Guillain-Barré syndrome is an autoimmune disorder and features with inflammation and demyelinisation of many nerves in the body. It is classified as polyneuropathy since more than two nerves are affected. Varying degrees of weakness and tingling sensation are some of the characteristics of the disease. In severe form of the disease the patients may end up totally paralyzed. Fortunately, majority of patients recover even if they have been affected by the most severe form of the disease.
The syndrome affects both genders and people of all ages. Still, it is considered rare since it affects one person in 100,000. The onset of the symptoms is associated with recent respiratory or gastrointestinal viral infection. These are considered triggers of the disease. In some cases the syndrome may be triggered by a surgery or vaccination.
Causes of Guillain Barré Syndrome
It is not clear why this syndrome occurs. However, the fact is that in case of Guillain-Barré syndrome the body attacks its own cells. In this particular case antibodies attack the myelin sheet that surrounds the axons of numerous peripheral nerves. Even very axons can be destroyed. Loss of myelin features with improper transmission of nerve signals. This eventually affects muscles innervated by the affected nerves and they become weak. The muscles cannot respond to the brain's commands. Furthermore, the person eventually becomes unable to feel texture, heat, pain and other sensations. There is also occurrence of abnormal sensations such as tingling and painful sensations.
There is a connection between previous viral or bacterial infection and the occurrence of the disease. These infective agents can either change the nature of nervous cells which makes them unrecognizable to the immune system or infective agents directly influence the immune system which consequently becomes less discriminating about certain body's cells.
Symptoms of Guillain-Barré Syndrome
Patients suffer from muscle weakness. The weakness typically begins in the legs and progress upward. Additionally, there is paresthesia and loss of reflexes. If respiratory muscles are affected one suffers from breathing difficulties and requires a ventilator.

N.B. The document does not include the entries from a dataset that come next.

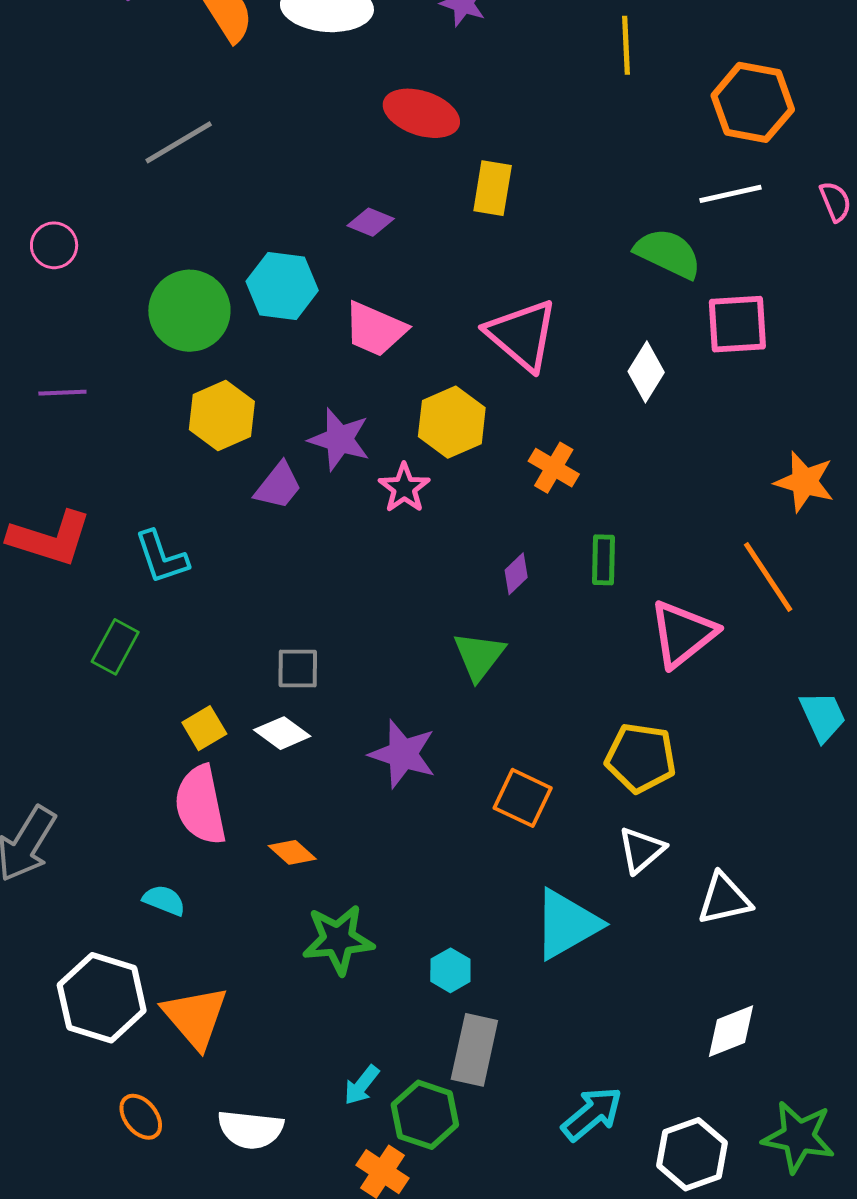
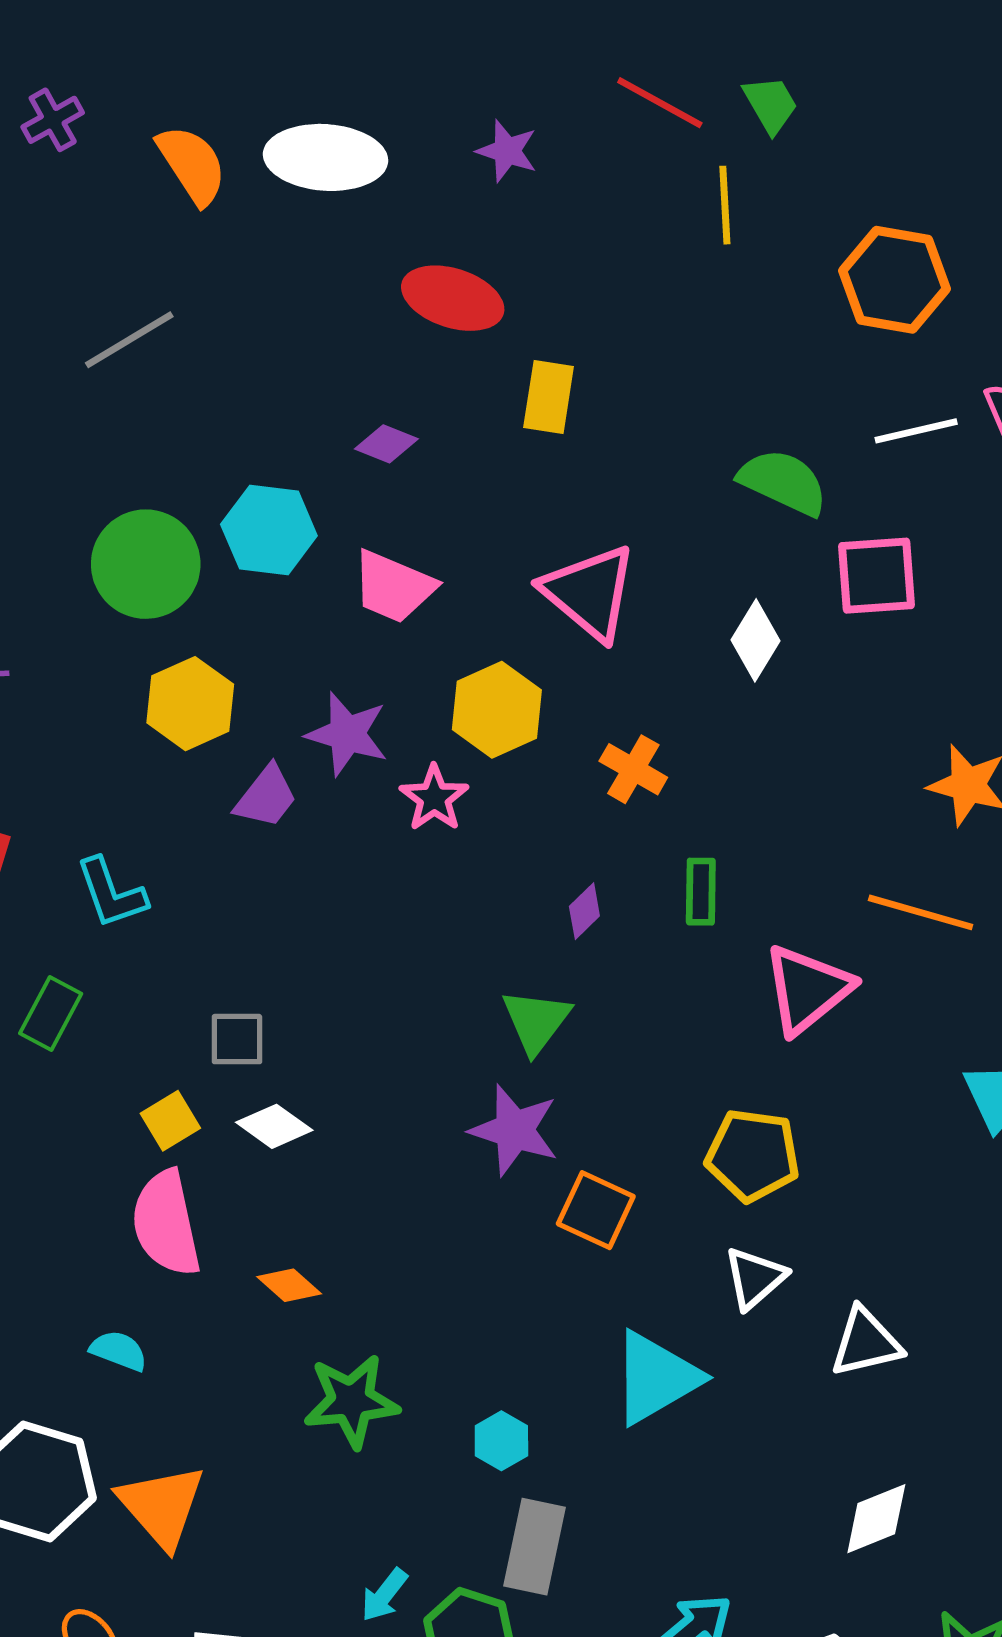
white line: (730, 194) -> (916, 431), moved
orange line: (768, 577) -> (921, 912), turned -40
gray square: (298, 668) -> (237, 1039), moved
purple star: (403, 754) -> (514, 1130), moved

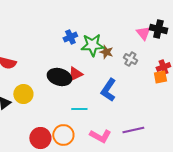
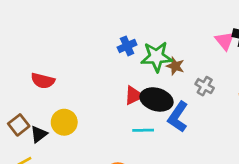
gray cross: (130, 59) -> (205, 86), moved
black ellipse: (59, 77) -> (156, 99), moved
cyan line: (79, 109) -> (143, 130), moved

The weakness is most intensive within the first couple of weeks. The brain receives inadequate signals and interprets them as tingling or painful sensations.
Diagnosis and Treatment for Guillian-Barré Syndrome
It may be difficult to diagnose Guillian-Barré syndrome in its earliest stage. There are several disorders similar to this syndrome so the doctor initially makes differential diagnosis. The symptoms and signs of the syndrome which form a specific pattern as well as ruling out other conditions helps the doctor to set definitive diagnosis.
Unfortunately, there is no cure for Guillain-Barré syndrome. On the other hand, certain therapies modalities can successfully treat the disease and speed up the recovery. At the moment patients are treated with plasma exchange and high-dose immunoglobulin therapy. During some clinical trials patients were administered steroid hormones. However, the results were not good. Steroid hormones are not effective and they can even be more harmful to patients suffering from Guillain-Barré syndrome.
In severe form of the disease patients may be placed on a respirator, a heart monitor and other machines that assist body functions. Once the patients start to recover they are engaged in physical therapy.